When Mueller started digging he encountered so much lying from Trump’s people, the president’s refusal to answer even written questions his lawyers had agreed to have him answer, defiance of every subpoena and numerous other maneuvers to avoid production of evidence that he began to investigate Trump’s apparent obstruction of justice. One of the ten instances Mueller gave to illustrate what appeared to have been a consistent pattern of obstruction (a substantial pattern that did not allow Mueller to exonerate Trump, even if he also couldn’t directly accuse him of — per DOJ memo about accusing a sitting president of a crime — Mueller took that extra step– if he can’t be prosecuted, it’s unfair to accuse him) involved White House counsel Don McGahn.
At one point Trump asked McGahn to fire Mueller. McGahn advised the president that firing the Special Counsel investigating obstruction of justice would look bad, could bite him hard. As McGahn told Mueller’s investigators, he’d refused to fire Mueller, consulted his own lawyer, packed up his office and wrote a letter of resignation to Trump. Trump didn’t accept McGahn’s resignation, instead asking him to write a memo stating that they had never discussed firing Mueller. McGahn revealed all this, under oath, to Mueller’s investigators.
When Congress sent McGahn a subpoena to appear before a committee looking into impeaching Trump, McGahn filed a federal suit seeking a ruling on whether Congress had the right to subpoena him, whether such a subpoena would violate attorney-client privilege and any other defense to giving testimony that he could think of. The suit dragged on for a couple of years, long past both Trump impeachments. The predictable delay prevented McGahn from giving public testimony that could have seriously hurt his demanding, sometimes lawless, former client. While nothing McGahn did was illegal, it certainly fits into Trump’s pattern of doing everything possible to obstruct any investigation into anything he has ever done.

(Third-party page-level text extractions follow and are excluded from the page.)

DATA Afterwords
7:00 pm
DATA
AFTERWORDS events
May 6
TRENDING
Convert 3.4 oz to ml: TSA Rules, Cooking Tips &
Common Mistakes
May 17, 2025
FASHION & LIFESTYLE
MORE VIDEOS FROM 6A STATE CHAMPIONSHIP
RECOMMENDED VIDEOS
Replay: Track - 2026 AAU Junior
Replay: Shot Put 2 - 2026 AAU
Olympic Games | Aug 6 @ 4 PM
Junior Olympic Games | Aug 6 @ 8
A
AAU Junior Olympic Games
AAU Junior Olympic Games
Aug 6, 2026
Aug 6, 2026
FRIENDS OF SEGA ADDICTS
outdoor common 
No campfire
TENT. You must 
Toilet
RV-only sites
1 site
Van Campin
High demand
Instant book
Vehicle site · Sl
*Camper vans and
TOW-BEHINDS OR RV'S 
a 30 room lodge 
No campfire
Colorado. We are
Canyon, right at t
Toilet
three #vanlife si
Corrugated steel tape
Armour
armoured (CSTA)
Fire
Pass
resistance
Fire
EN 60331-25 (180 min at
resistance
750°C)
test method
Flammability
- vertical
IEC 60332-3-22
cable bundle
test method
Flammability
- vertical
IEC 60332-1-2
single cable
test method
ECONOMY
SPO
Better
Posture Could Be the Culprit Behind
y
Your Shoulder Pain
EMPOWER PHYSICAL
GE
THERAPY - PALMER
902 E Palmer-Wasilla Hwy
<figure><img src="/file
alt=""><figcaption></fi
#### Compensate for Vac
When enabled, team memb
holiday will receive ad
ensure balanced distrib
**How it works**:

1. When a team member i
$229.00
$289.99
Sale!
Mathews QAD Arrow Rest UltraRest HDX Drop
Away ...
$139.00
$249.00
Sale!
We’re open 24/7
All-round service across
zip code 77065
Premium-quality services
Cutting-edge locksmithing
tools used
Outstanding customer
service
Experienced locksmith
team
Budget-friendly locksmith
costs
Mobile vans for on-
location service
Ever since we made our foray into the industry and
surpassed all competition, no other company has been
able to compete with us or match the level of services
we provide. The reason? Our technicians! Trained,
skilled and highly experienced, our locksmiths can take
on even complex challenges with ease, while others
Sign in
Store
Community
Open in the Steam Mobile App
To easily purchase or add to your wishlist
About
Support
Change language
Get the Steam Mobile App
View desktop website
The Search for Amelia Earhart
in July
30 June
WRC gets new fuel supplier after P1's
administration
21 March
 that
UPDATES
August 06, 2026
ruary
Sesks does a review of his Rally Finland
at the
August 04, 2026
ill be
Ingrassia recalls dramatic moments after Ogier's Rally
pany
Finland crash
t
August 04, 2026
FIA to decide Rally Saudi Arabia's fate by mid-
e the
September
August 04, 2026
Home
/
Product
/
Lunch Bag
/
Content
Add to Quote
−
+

In a nation of angry, divided, freaked out citizens, this McGahn shit is a dead letter, ancient history, irrelevant, Trump already got away with obstruction of justice, and nobody is going to do anything about his incitement to riot, we’ve seen it a hundred times over now — he publicly did many things far worse than asking his lawyer to lie for him and make a written record of the lie.
Moderate Merrick Garland’s DOJ is so far following up on all of Barr’s objections to investigations into Trump’s monkeyshines. No public disclosure of Barr’s lying, falsely classified memo, we appeal the judge’s ruling, no prosecution of Trump and Barr for using teargas, horses and batons against a peaceful protest for Trump’s photo op, we move to dismiss the lawsuit, no penalty for a president defaming a private citizen “during the scope of his duties,” we appeal the denial of our right to substitute ourselves for the former president in this lawsuit according to federal law.
I may be the only person, certain the only poor bastard I know, who is wondering “what the fuck?!” as I read the words from the McGahn transcript “although this interview is not under oath” you’re still not allowed to lie, you know.
My only hope, I think, is that my head will explode before too much longer. We live in Berlin 1932 and we are watching the principled, decent, reasonable, elected Weimar government let the angry right call all the shots, many of them based on outright, easily demonstrable lies. Alternative facts, driving new laws that could help Trump loyalists overturn the next election, if Americans turn out in large numbers to vote the wrong way again, next time. What could fucking go wrong?
You can say “seig heil!” can’t you you? I know you can.